Your Next 90-Day Action Plan
This checklist is written for a neurosurgery resident who has read this page and is seriously considering the cerebrovascular/endovascular fellowship path. It is stage-adjustable—if you are PGY-2, you have more time and can pace accordingly. If you are PGY-4 or later, triage to the highest-leverage items first.
Month one
- Identify one cerebrovascular mentor in your program. This should be an attending who operates in the cerebrovascular domain, is currently publishing, and has a record of resident mentorship to first-author publications. If no one fits this description in your home program, identify an external mentor through a conference connection or cold outreach to an author whose work you have read carefully enough to discuss substantively. Schedule a twenty-minute meeting with a specific question or project idea, not a general "I'm interested in cerebrovascular surgery" introduction.
- Audit your operative log for cerebrovascular case exposure. Count open aneurysm cases, AVM cases, and endovascular cases where you were first or second assistant. If the numbers are low for your training year, document this clearly so you can build a plan to address it—not to conceal it on applications, but to actually fill the gap.
- Identify the next three open aneurysm cases on your service schedule. Request to scrub all three. Come to each one having reviewed the preoperative DSA independently and prepared to describe the anatomy to the attending before the first incision.
Month two
- Complete a structured DSA interpretation curriculum. This does not require formal enrollment. Work through a textbook-level cerebrovascular anatomy reference alongside a collection of actual DSAs from your service, read each case independently before reviewing with an attending, and track your accuracy over time. This skill is assessable at fellowship interviews and during away rotations, and it is entirely self-teachable with discipline.

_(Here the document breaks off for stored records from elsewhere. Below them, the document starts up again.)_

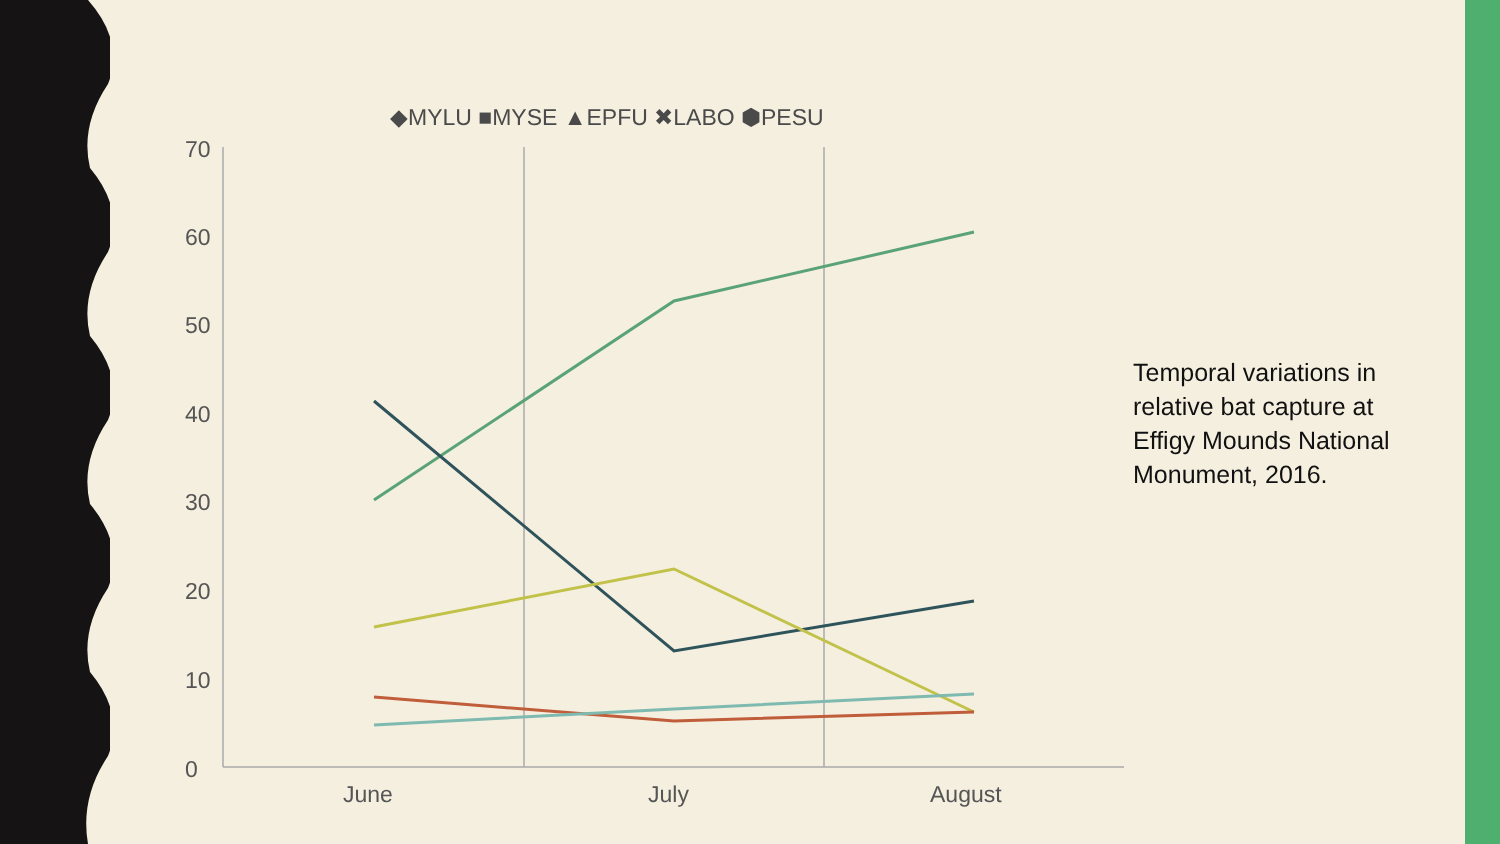◆MYLU ■MYSE ▲EPFU ✖LABO ⬢PESU
70
60
50
40
30
20
10
0
June
July
August
Temporal variations in relative bat capture at Effigy Mounds National Monument, 2016.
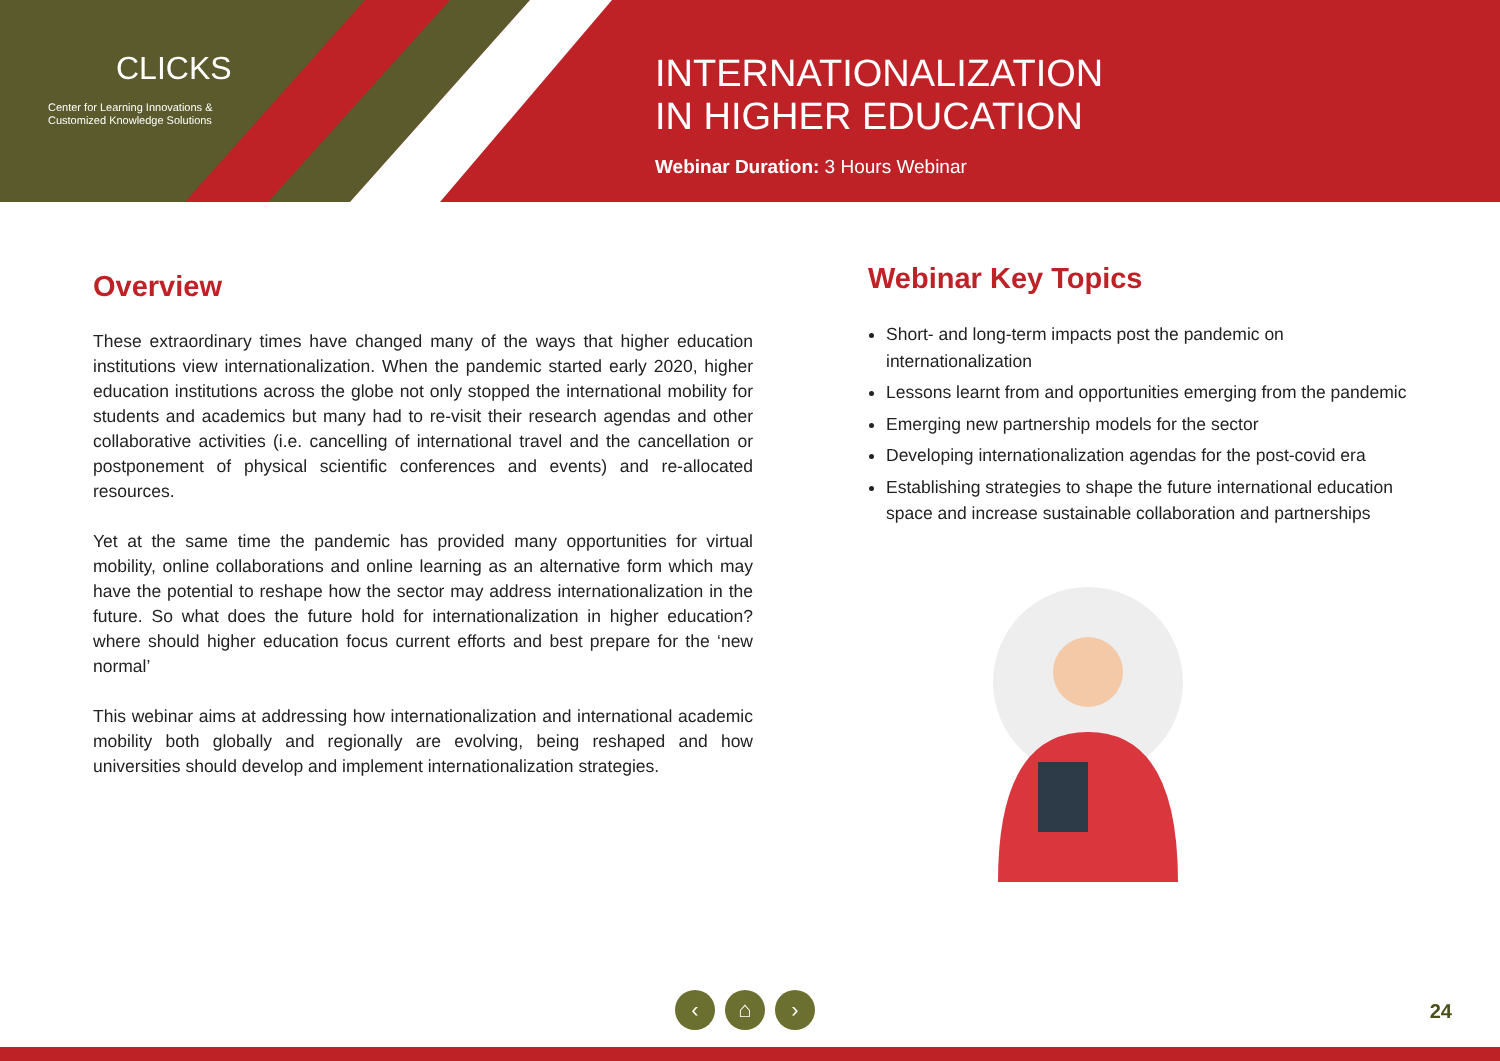CLICKS
Center for Learning Innovations &
Customized Knowledge Solutions
INTERNATIONALIZATION
IN HIGHER EDUCATION
Webinar Duration: 3 Hours Webinar
Overview
These extraordinary times have changed many of the ways that higher education institutions view internationalization. When the pandemic started early 2020, higher education institutions across the globe not only stopped the international mobility for students and academics but many had to re-visit their research agendas and other collaborative activities (i.e. cancelling of international travel and the cancellation or postponement of physical scientific conferences and events) and re-allocated resources.
Yet at the same time the pandemic has provided many opportunities for virtual mobility, online collaborations and online learning as an alternative form which may have the potential to reshape how the sector may address internationalization in the future. So what does the future hold for internationalization in higher education? where should higher education focus current efforts and best prepare for the ‘new normal’
This webinar aims at addressing how internationalization and international academic mobility both globally and regionally are evolving, being reshaped and how universities should develop and implement internationalization strategies.
Webinar Key Topics
Short- and long-term impacts post the pandemic on internationalization
Lessons learnt from and opportunities emerging from the pandemic
Emerging new partnership models for the sector
Developing internationalization agendas for the post-covid era
Establishing strategies to shape the future international education space and increase sustainable collaboration and partnerships
‹ ⌂ ›
24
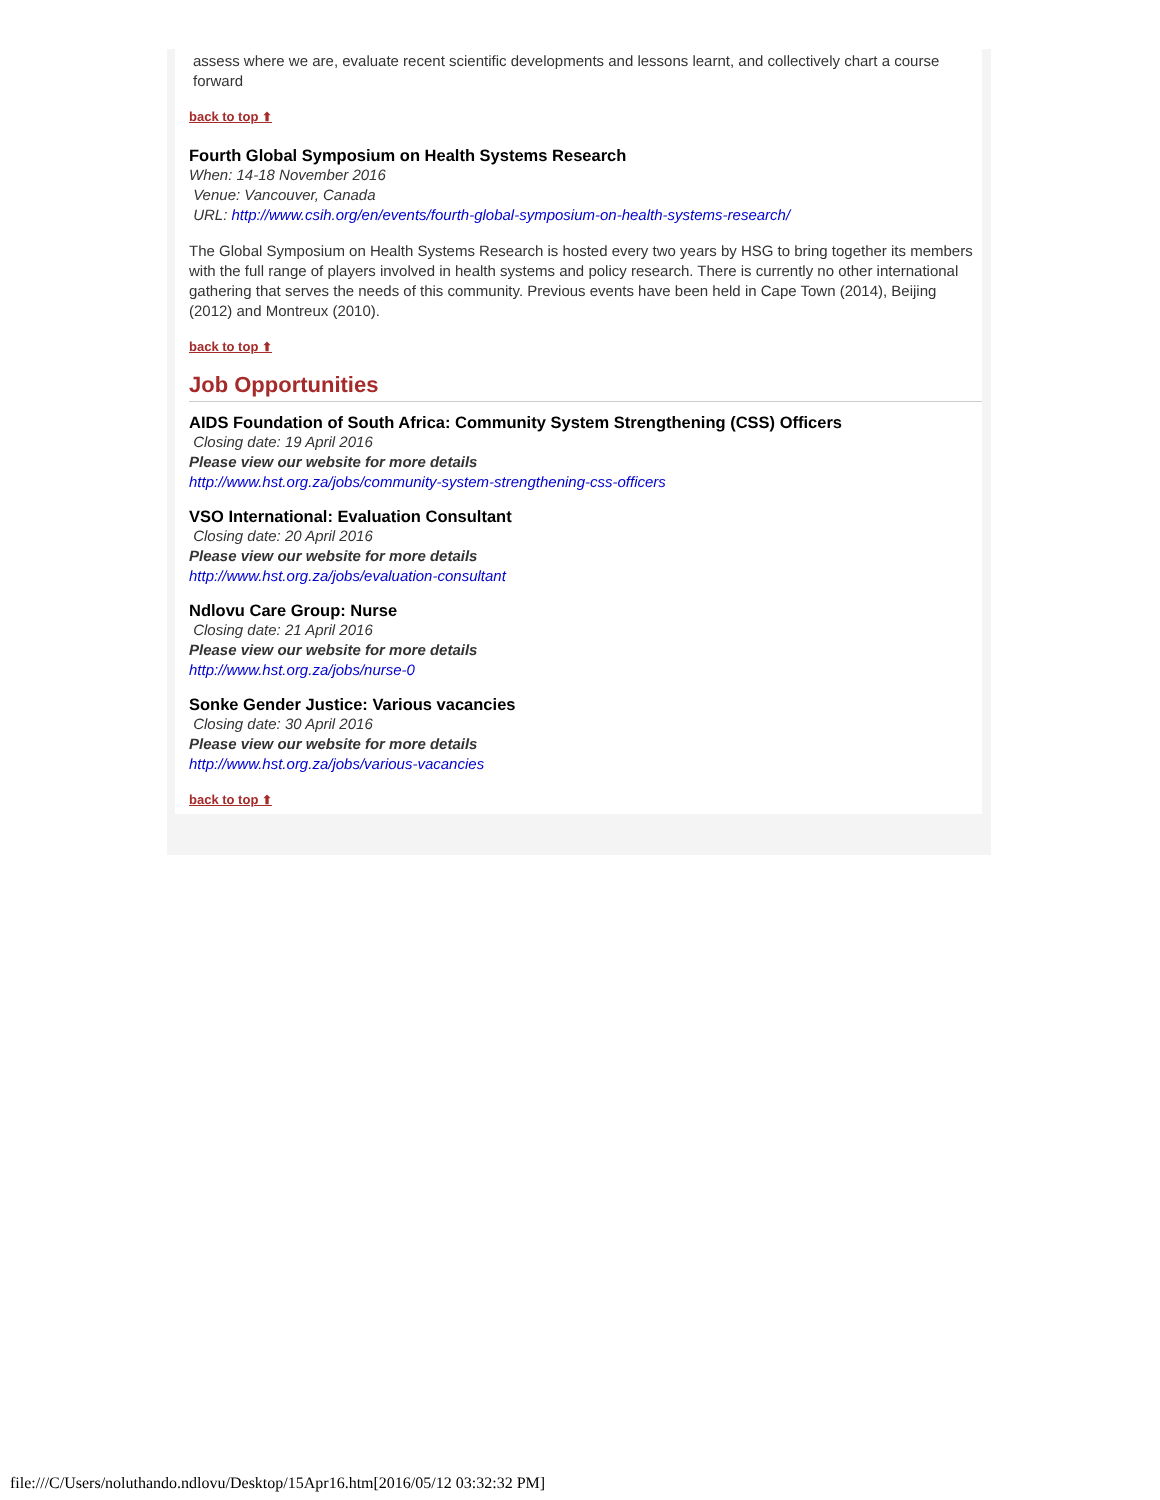assess where we are, evaluate recent scientific developments and lessons learnt, and collectively chart a course forward
back to top ⬆
Fourth Global Symposium on Health Systems Research
When: 14-18 November 2016
Venue: Vancouver, Canada
URL: http://www.csih.org/en/events/fourth-global-symposium-on-health-systems-research/
The Global Symposium on Health Systems Research is hosted every two years by HSG to bring together its members with the full range of players involved in health systems and policy research. There is currently no other international gathering that serves the needs of this community. Previous events have been held in Cape Town (2014), Beijing (2012) and Montreux (2010).
back to top ⬆
Job Opportunities
AIDS Foundation of South Africa: Community System Strengthening (CSS) Officers
Closing date: 19 April 2016
Please view our website for more details
http://www.hst.org.za/jobs/community-system-strengthening-css-officers
VSO International: Evaluation Consultant
Closing date: 20 April 2016
Please view our website for more details
http://www.hst.org.za/jobs/evaluation-consultant
Ndlovu Care Group: Nurse
Closing date: 21 April 2016
Please view our website for more details
http://www.hst.org.za/jobs/nurse-0
Sonke Gender Justice: Various vacancies
Closing date: 30 April 2016
Please view our website for more details
http://www.hst.org.za/jobs/various-vacancies
back to top ⬆
file:///C/Users/noluthando.ndlovu/Desktop/15Apr16.htm[2016/05/12 03:32:32 PM]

- Draft a research question. It should be answerable with data you can access, relevant to cerebrovascular disease, and narrow enough to be completed within twelve to eighteen months. Bring this draft to your mentor with a proposed methods outline, not just a topic.
- Review the CAST match timeline and program list. Identify eight to twelve programs whose case mix, faculty, and geographic location fit your goals. For each, find the program director's publications and read two of them. This is the foundation of an informed program-specific application, not a superficial gesture.
Month three
- Reach out to one current cerebrovascular fellow. Not for insider information about rankings—for a honest conversation about what daily life in fellowship looks like, what they wish they had done differently in residency, and what they think distinguishes the programs they are aware of. Most fellows are willing to have this conversation; the ask should be specific and respectful of their time.
- Evaluate your away rotation options. If you are in a position in your training year to request an away rotation, identify one to two programs where you would genuinely want to train, confirm that your home program supports the rotation, and initiate contact with the host program. Away rotations at programs you are not seriously considering are a poor use of clinical time and can generate awkward recommendation dynamics.
- Write a one-paragraph honest self-assessment against the cognitive and technical skills listed in the fourth section of this page. Not for anyone else—for you. Be specific about where you are strong, where you are genuinely developing, and where you have not yet had the exposure to know. This document is the basis for targeted residency work in the next twelve months and the honest foundation of your personal statement when the time comes.